Hotel Baker in St. Charles, Illinois

Hotel Baker

St. Charles, Illinois · Est. 1928

In Brief

On the sixth floor of the Hotel Baker in St. Charles, Illinois — the floor where the chambermaids once lived — guests say the bedding gets pulled off them in the night by hands they can't see. The maid blamed for it walked down to the Fox River and didn't come back.

The Full Story

The Hotel Baker sits on the bank of the Fox River in St. Charles, Illinois, and the floor people talk about is the sixth. Stay up there and the story goes that the bedding gets pulled off you in the dark — slid off the mattress by hands no one can see. Guests report strange voices on that floor, and a low moaning near the old storage room.
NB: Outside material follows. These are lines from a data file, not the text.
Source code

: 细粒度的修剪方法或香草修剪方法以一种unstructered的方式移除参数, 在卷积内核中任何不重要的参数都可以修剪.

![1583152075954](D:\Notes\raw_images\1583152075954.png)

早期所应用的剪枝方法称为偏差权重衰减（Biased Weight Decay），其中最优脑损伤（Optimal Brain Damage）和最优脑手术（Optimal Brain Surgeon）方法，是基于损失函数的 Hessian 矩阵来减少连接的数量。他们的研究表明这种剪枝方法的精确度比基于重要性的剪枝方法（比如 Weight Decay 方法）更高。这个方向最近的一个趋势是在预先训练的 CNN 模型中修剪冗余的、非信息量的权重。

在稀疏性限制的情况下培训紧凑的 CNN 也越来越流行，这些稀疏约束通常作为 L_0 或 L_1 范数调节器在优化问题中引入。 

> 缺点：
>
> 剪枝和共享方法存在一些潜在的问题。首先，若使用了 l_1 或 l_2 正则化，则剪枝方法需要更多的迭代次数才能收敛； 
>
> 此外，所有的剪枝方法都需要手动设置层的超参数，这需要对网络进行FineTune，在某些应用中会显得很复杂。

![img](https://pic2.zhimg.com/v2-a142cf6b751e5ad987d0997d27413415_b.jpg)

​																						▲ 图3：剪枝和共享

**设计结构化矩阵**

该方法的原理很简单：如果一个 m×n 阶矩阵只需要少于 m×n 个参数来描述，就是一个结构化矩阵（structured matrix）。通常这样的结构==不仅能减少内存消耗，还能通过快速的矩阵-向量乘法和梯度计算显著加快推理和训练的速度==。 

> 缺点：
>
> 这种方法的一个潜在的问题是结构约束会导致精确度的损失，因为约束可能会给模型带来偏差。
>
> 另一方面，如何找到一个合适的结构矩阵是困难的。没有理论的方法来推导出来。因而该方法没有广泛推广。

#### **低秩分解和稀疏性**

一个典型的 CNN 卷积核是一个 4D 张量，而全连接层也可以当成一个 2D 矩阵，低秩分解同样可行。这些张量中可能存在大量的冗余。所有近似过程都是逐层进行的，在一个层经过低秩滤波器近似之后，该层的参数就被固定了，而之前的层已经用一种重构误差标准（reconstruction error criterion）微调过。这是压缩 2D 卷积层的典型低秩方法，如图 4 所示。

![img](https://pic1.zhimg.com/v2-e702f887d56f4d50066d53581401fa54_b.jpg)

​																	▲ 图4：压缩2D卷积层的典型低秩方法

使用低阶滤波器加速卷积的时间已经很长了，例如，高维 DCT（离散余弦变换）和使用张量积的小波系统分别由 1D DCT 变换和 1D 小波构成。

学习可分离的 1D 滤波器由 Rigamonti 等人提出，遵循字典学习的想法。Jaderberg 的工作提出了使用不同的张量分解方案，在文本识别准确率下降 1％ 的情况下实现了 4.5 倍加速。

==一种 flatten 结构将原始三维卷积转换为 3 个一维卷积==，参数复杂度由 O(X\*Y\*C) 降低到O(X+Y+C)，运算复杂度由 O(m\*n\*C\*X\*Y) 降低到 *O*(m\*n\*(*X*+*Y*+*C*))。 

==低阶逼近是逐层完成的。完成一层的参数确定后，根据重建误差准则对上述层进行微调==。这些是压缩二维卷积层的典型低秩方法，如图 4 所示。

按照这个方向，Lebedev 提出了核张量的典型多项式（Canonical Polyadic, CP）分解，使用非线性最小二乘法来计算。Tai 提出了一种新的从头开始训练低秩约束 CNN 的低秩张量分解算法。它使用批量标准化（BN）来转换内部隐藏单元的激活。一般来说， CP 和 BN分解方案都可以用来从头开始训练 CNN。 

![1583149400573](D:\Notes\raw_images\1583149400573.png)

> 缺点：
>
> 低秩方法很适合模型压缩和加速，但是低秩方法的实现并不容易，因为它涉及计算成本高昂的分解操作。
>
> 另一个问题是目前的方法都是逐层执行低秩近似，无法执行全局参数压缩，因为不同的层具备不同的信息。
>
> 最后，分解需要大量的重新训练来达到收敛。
The sixth floor is where the chambermaids used to live. And the chambermaid is who the story is about.

She worked here and was engaged to a man who also worked at the hotel, and he left her. Some say she was jilted at the altar. Others say he walked out after a night of poker. Either way she went down to the Fox River, the same water that runs past the building, and drowned herself. She never really left. Nobody can give you her name or the year it happened, and the people who repeat it will tell you so themselves.
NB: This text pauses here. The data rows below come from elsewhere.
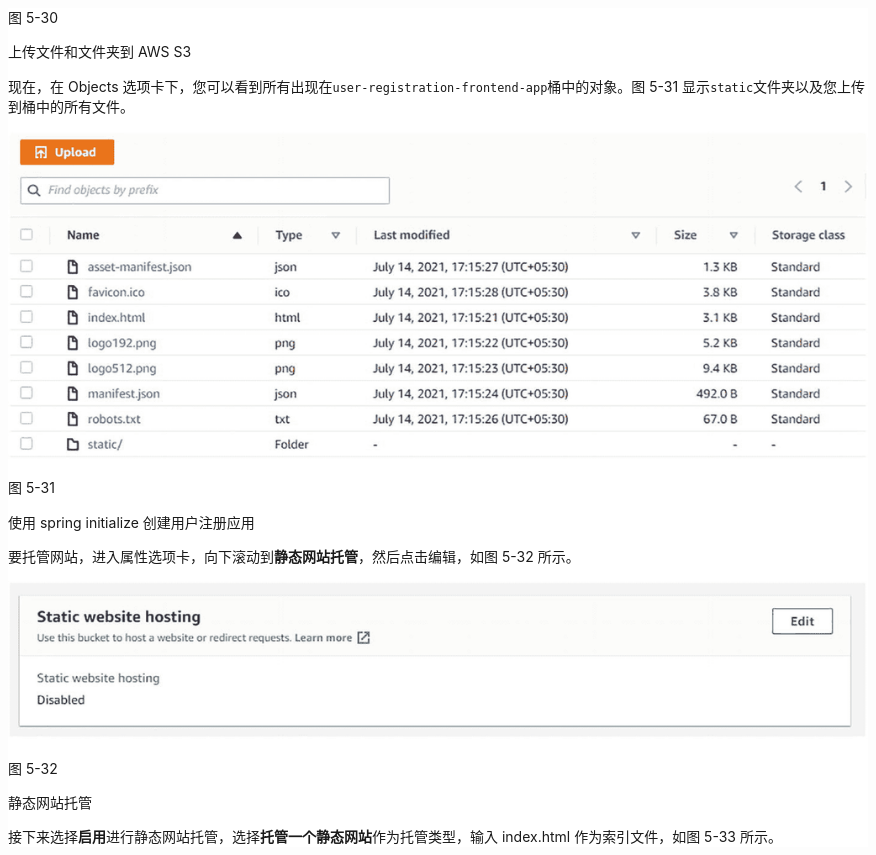 图 5-30

上传文件和文件夹到 AWS S3

现在，在 Objects 选项卡下，您可以看到所有出现在`user-registration-frontend-app`桶中的对象。图 5-31 显示`static`文件夹以及您上传到桶中的所有文件。

![img/513001_1_En_5_Fig31_HTML.jpg](img/513001_1_En_5_Fig31_HTML.jpg)

图 5-31

使用 spring initialize 创建用户注册应用

要托管网站，进入属性选项卡，向下滚动到**静态网站托管**，然后点击编辑，如图 5-32 所示。

![img/513001_1_En_5_Fig32_HTML.jpg](img/513001_1_En_5_Fig32_HTML.jpg)

图 5-32

静态网站托管

接下来选择**启用**进行静态网站托管，选择**托管一个静态网站**作为托管类型，输入 index.html 作为索引文件，如图 5-33 所示。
Colonel Edward J. Baker built the hotel in 1928 and wanted it to be "the world's finest small hotel." He spent something close to a million dollars on it — a Spanish Revival landmark with its own hydroelectric plant on the river and a ballroom called the Rainbow Room, whose glass dance floor lit up from beneath with 2,620 colored lights. Louis Armstrong and Tommy Dorsey played it. Baker lived in the penthouse until he died in 1959.

He isn't the one guests report. Some say his wife, Harriet, keeps to the top balcony. But the floor that unsettles people is the one above all the grandeur — the cramped staff quarters where the help once slept, now storage. The hotel marks no room as haunted. The river is still right there, running past the windows, the same water she is said to have walked into.